There was but one rifle to take for this hunt—the Featherweight. We cruised the prairie around Buffalo, SD, for three days during Thanksgiving week last year, occasionally getting out and walking a few coulees and smaller hills. The rut was in full swing, so there were plenty of deer. We weren't hunting for trophy bucks, just a good mature deer. At dusk the day before Thanksgiving my old compadre knocked down a 4x4.

Thanksgiving morning was chilly and foggy, and I went out with the ranch owner. We looked over a few of the fields where we had been seeing deer, but there was little to see in the fog. The fog looked to be thinning a couple of miles away near some badlands, so we headed there. As the fog diffused in the wind that was picking up, I spotted a nice buck tending a doe. We hustled toward the deer and caught up with them as they crossed the bottom of a large and rough gully. The old and familiar rifle nestled into my shoulder, and I pasted the crosshair of the scope behind the buck's foreleg at what later lased at 182 yards. It never took another step.

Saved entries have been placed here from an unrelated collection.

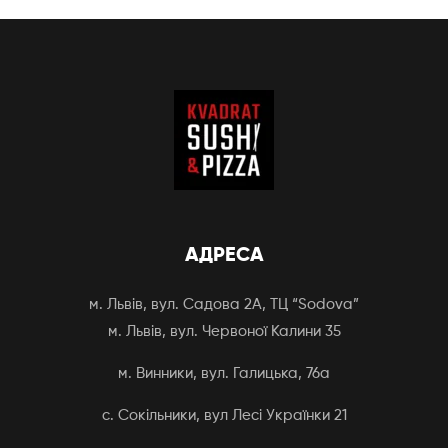
АДРЕСА
м. Львів, вул. Садова 2А, ТЦ “Sodova”
м. Львів, вул. Червоної Калини 35
м. Винники, вул. Галицька, 76а
с. Сокільники, вул Лесі Українки 21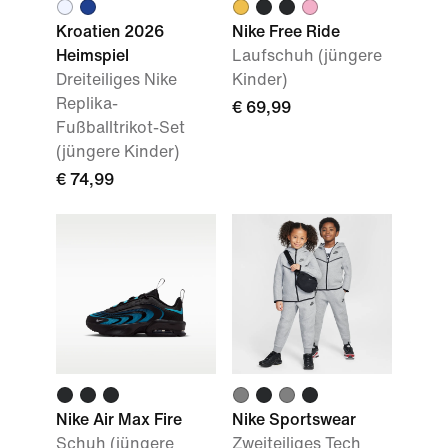
Kroatien 2026
Nike Free Ride
Heimspiel
Laufschuh (jüngere
Dreiteiliges Nike
Kinder)
Replika-
€ 69,99
Fußballtrikot-Set
(jüngere Kinder)
€ 74,99
Nike Air Max Fire
Nike Sportswear
Schuh (jüngere
Zweiteiliges Tech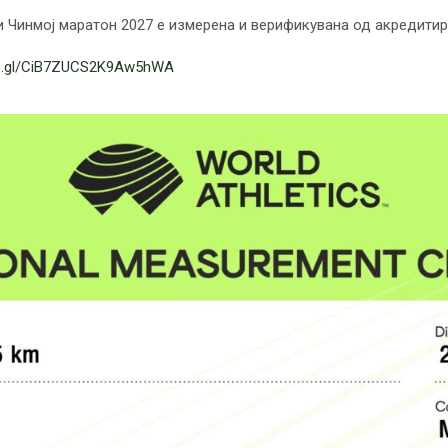
и Чинмој маратон 2027 е измерена и верификувана од акредитира
oo.gl/CiB7ZUCS2K9Aw5hWA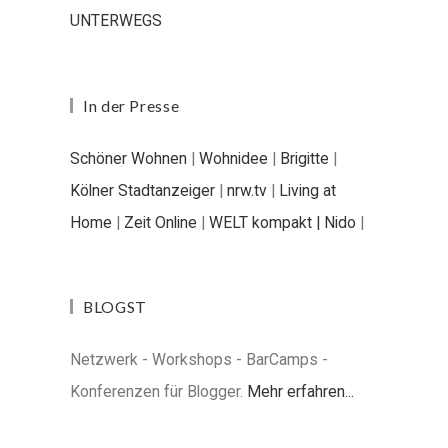
UNTERWEGS
In der Presse
Schöner Wohnen
|
Wohnidee
|
Brigitte
|
Kölner Stadtanzeiger
|
nrw.tv
|
Living at
Home
|
Zeit Online
|
WELT kompakt |
Nido
|
BLOGST
Netzwerk - Workshops - BarCamps -
Konferenzen für Blogger.
Mehr erfahren...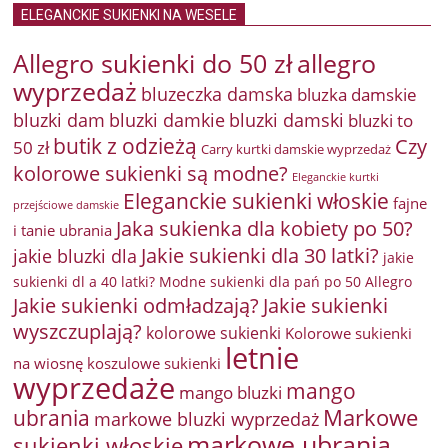
ELEGANCKIE SUKIENKI NA WESELE
Allegro sukienki do 50 zł
allegro
wyprzedaż
bluzeczka damska
bluzka damskie
bluzki damkie
bluzki dam
bluzki damski
bluzki to
butik z odzieżą
Czy
50 zł
Carry kurtki damskie wyprzedaż
kolorowe sukienki są modne?
Eleganckie kurtki
Eleganckie sukienki włoskie
fajne
przejściowe damskie
Jaka sukienka dla kobiety po 50?
i tanie ubrania
Jakie sukienki dla 30 latki?
jakie bluzki dla
jakie
sukienki dl a 40 latki? Modne sukienki dla pań po 50 Allegro
Jakie sukienki odmładzają?
Jakie sukienki
wyszczuplają?
kolorowe sukienki
Kolorowe sukienki
letnie
na wiosnę
koszulowe sukienki
wyprzedaże
mango
mango bluzki
Markowe
ubrania
markowe bluzki wyprzedaż
markowe ubrania
sukienki włoskie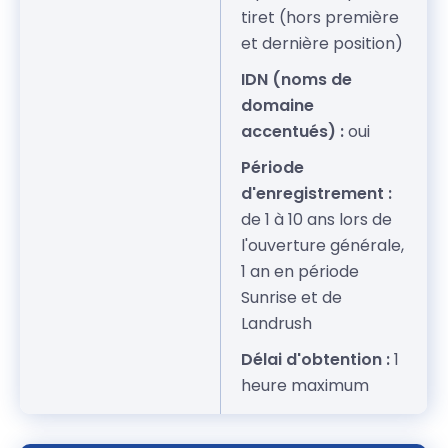
tiret (hors première
et dernière position)
IDN (noms de
domaine
accentués) :
oui
Période
d'enregistrement :
de 1 à 10 ans lors de
l'ouverture générale,
1 an en période
Sunrise et de
Landrush
Délai d'obtention :
1
heure maximum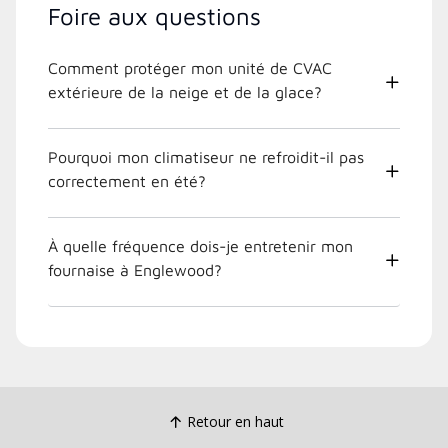
Foire aux questions
Comment protéger mon unité de CVAC
extérieure de la neige et de la glace?
Pourquoi mon climatiseur ne refroidit-il pas
correctement en été?
À quelle fréquence dois-je entretenir mon
fournaise à Englewood?
Retour en haut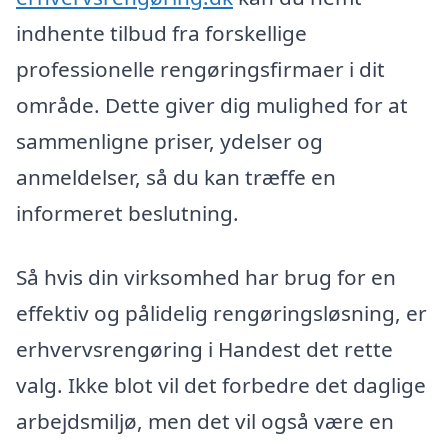
indhente tilbud fra forskellige
professionelle rengøringsfirmaer i dit
område. Dette giver dig mulighed for at
sammenligne priser, ydelser og
anmeldelser, så du kan træffe en
informeret beslutning.
Så hvis din virksomhed har brug for en
effektiv og pålidelig rengøringsløsning, er
erhvervsrengøring i Handest det rette
valg. Ikke blot vil det forbedre det daglige
arbejdsmiljø, men det vil også være en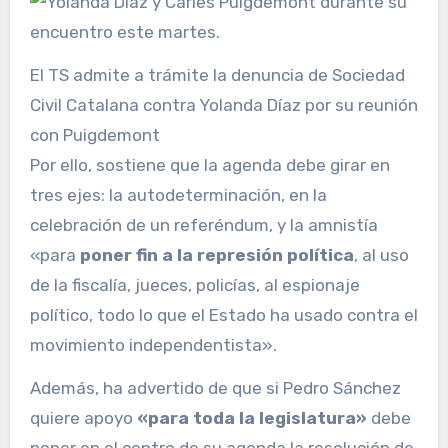
El TS admite a trámite la denuncia de Sociedad
Civil Catalana contra Yolanda Díaz por su reunión
con Puigdemont
Por ello, sostiene que la agenda debe girar en
tres ejes: la autodeterminación, en la
celebración de un referéndum, y la amnistía
«para
poner fin a la represión política
, al uso
de la fiscalía, jueces, policías, al espionaje
político, todo lo que el Estado ha usado contra el
movimiento independentista».
Además, ha advertido de que si Pedro Sánchez
quiere apoyo
«para toda la legislatura»
debe
poner en el centro de su agenda la resolución de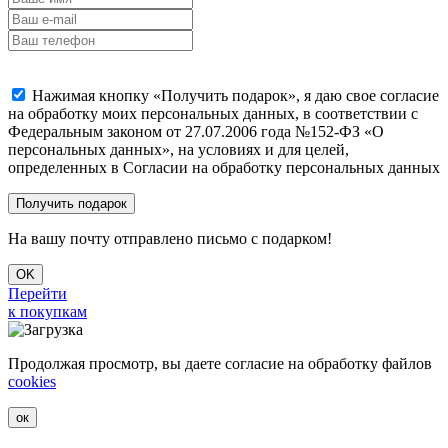
Нажимая кнопку «Получить подарок», я даю свое согласие
на обработку моих персональных данных, в соответствии с
Федеральным законом от 27.07.2006 года №152-ФЗ «О
персональных данных», на условиях и для целей,
определенных в Согласии на обработку персональных данных
На вашу почту отправлено письмо с подарком!
OK
Перейти
к покупкам
Продолжая просмотр, вы даете согласие на обработку файлов
cookies
ок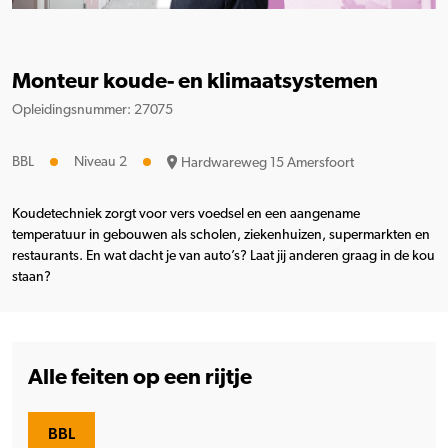
Monteur koude- en klimaatsystemen
Opleidingsnummer: 27075
BBL
Niveau 2
Hardwareweg 15 Amersfoort
Koudetechniek zorgt voor vers voedsel en een aangename
temperatuur in gebouwen als scholen, ziekenhuizen, supermarkten en
restaurants. En wat dacht je van auto’s? Laat jij anderen graag in de kou
staan?
Alle feiten op een rijtje
BBL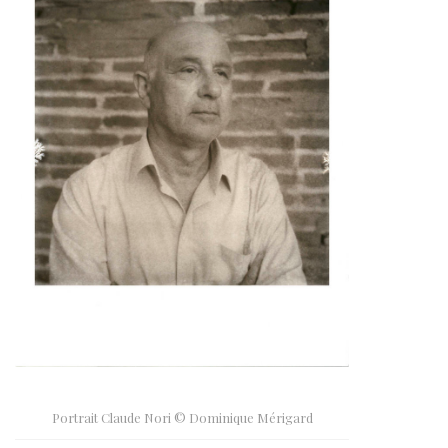
Portrait Claude Nori © Dominique Mérigard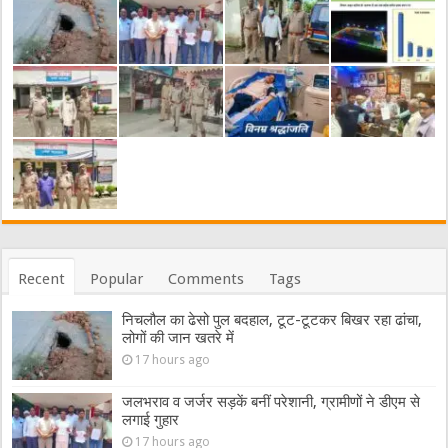
Recent
Popular
Comments
Tags
निचलौल का ढेसो पुल बदहाल, टूट-टूटकर बिखर रहा ढांचा,
लोगों की जान खतरे में
17 hours ago
जलभराव व जर्जर सड़कें बनीं परेशानी, ग्रामीणों ने डीएम से
लगाई गुहार
17 hours ago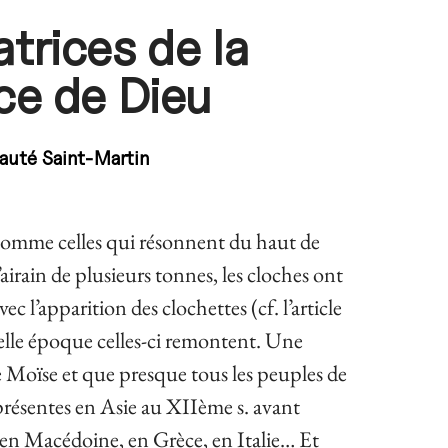
trices de la
ce de Dieu
uté Saint-Martin
 comme celles qui résonnent du haut de
irain de plusieurs tonnes, les cloches ont
c l’apparition des clochettes (cf. l’article
uelle époque celles-ci remontent. Une
 de Moïse et que presque tous les peuples de
à présentes en Asie au XII
ème
s. avant
 en Macédoine, en Grèce, en Italie… Et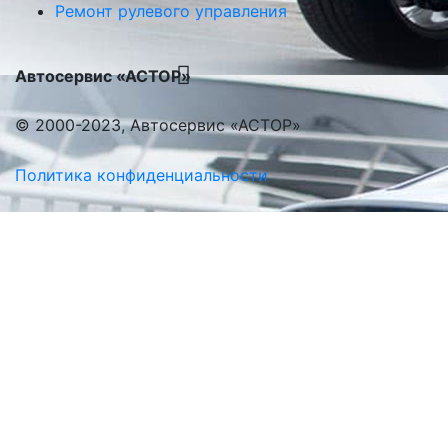
Ремонт рулевого управления
Автосервис «АСТОР»
© 2000-2023, Автосервис «АСТОР»
Политика конфиденциальности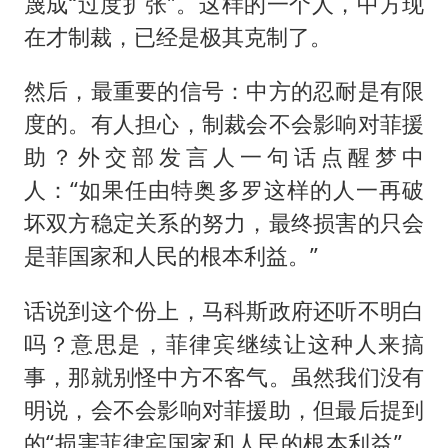
蔑成“过度扩张”。这样的一个人，中方现
在才制裁，已经是极其克制了。
然后，最重要的信号：中方的忍耐是有限
度的。有人担心，制裁会不会影响对菲援
助？外交部发言人一句话点醒梦中
人：“如果任由特奥多罗这样的人一再破
坏双方稳定关系的努力，最终损害的只会
是菲国家和人民的根本利益。”
话说到这个份上，马科斯政府还听不明白
吗？意思是，菲律宾继续让这种人来搞
事，那就别怪中方不客气。虽然我们没有
明说，会不会影响对菲援助，但最后提到
的“损害菲律宾国家和人民的根本利益”，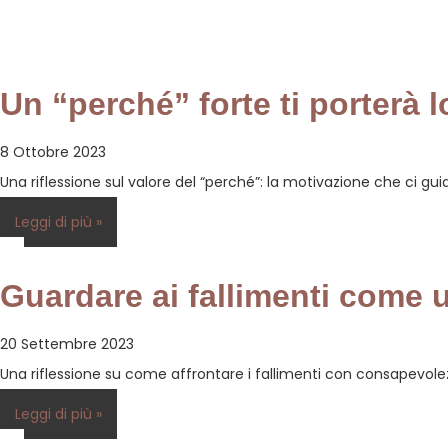
Un “perché” forte ti porterà l
8 Ottobre 2023
Una riflessione sul valore del “perché”: la motivazione che ci guida
Leggi di più »
Guardare ai fallimenti come 
20 Settembre 2023
Una riflessione su come affrontare i fallimenti con consapevolezza
Leggi di più »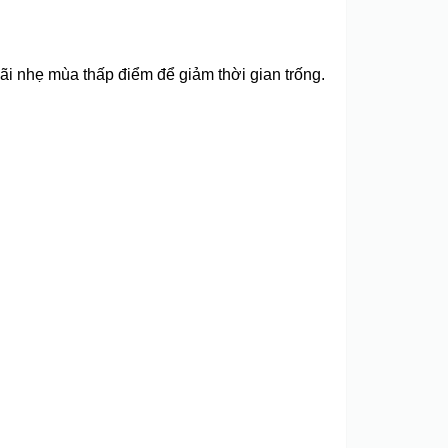
ãi nhẹ mùa thấp điểm để giảm thời gian trống.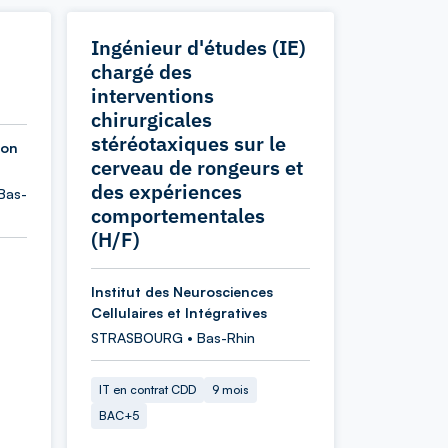
Ingénieur d'études (IE)
chargé des
interventions
chirurgicales
stéréotaxiques sur le
ion
cerveau de rongeurs et
des expériences
Bas-
comportementales
(H/F)
Institut des Neurosciences
Cellulaires et Intégratives
STRASBOURG • Bas-Rhin
IT en contrat CDD
9 mois
BAC+5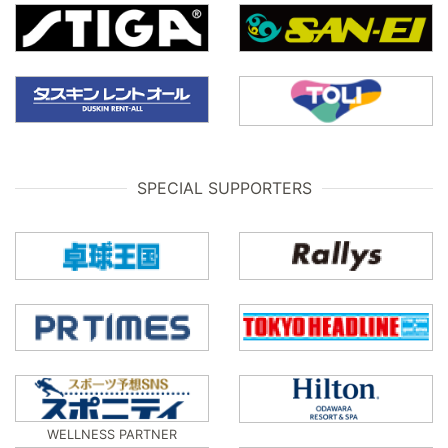
SPECIAL SUPPORTERS
WELLNESS PARTNER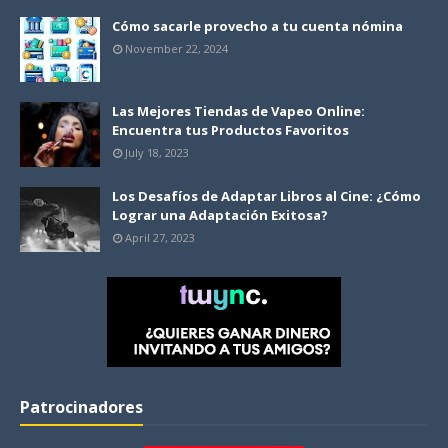
Cómo sacarle provecho a tu cuenta nómina
November 22, 2024
Las Mejores Tiendas de Vapeo Online:
Encuentra tus Productos Favoritos
July 18, 2023
Los Desafíos de Adaptar Libros al Cine: ¿Cómo
Lograr una Adaptación Exitosa?
April 27, 2023
Patrocinadores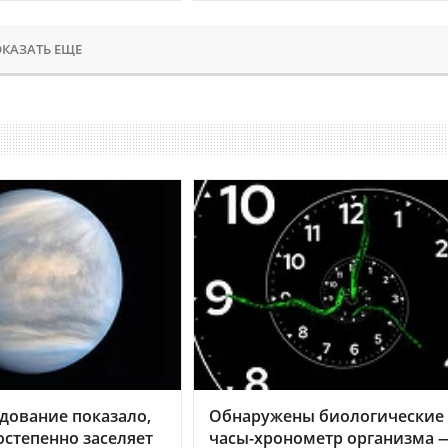
КАЗАТЬ ЕЩЕ
дование показало,
Обнаружены биологические
остепенно заселяет
часы-хронометр организма 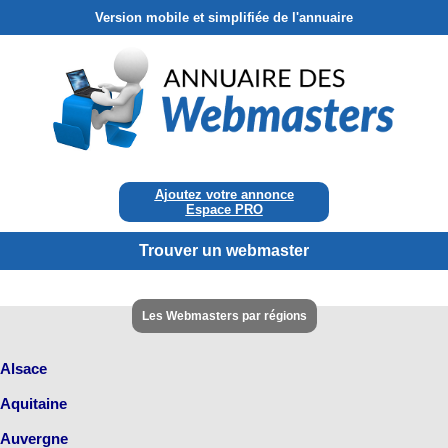
Version mobile et simplifiée de l'annuaire
Ajoutez votre annonce
Espace PRO
Trouver un webmaster
Les Webmasters par régions
Alsace
Aquitaine
Auvergne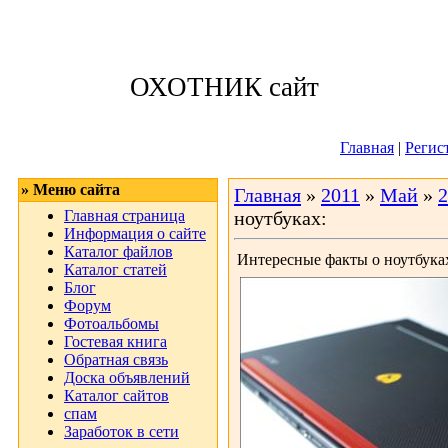
Четверг, 06.08.
ОХОТНИК сайт
Приветствую 
Главная
|
Регис
» Меню сайта
Главная
»
2011
»
Май
»
2
Главная страница
ноутбуках:
Информация о сайте
Каталог файлов
Интересные факты о ноутбука
Каталог статей
Блог
Форум
Фотоальбомы
Гостевая книга
Обратная связь
Доска объявлений
Каталог сайтов
спам
Заработок в сети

Yes, there are cartridges that shoot flatter and hit harder; there others that abuse the shoulder less; there are calibers better suited for certain applications; and still others that are simply fun to shoot. But if I had to choose one rifle to hunt with the remainder of my days it would have to be a .30-06. Like a longtime mate, it may not have the glitz, glamour and pizzazz of some 3,500-plus-feet-per-second magnum. It's old, grey, and its wrinkles are beginning to show. But it's solid. I know it will always come through as long as I do my part. The older I get, the more important that quality becomes.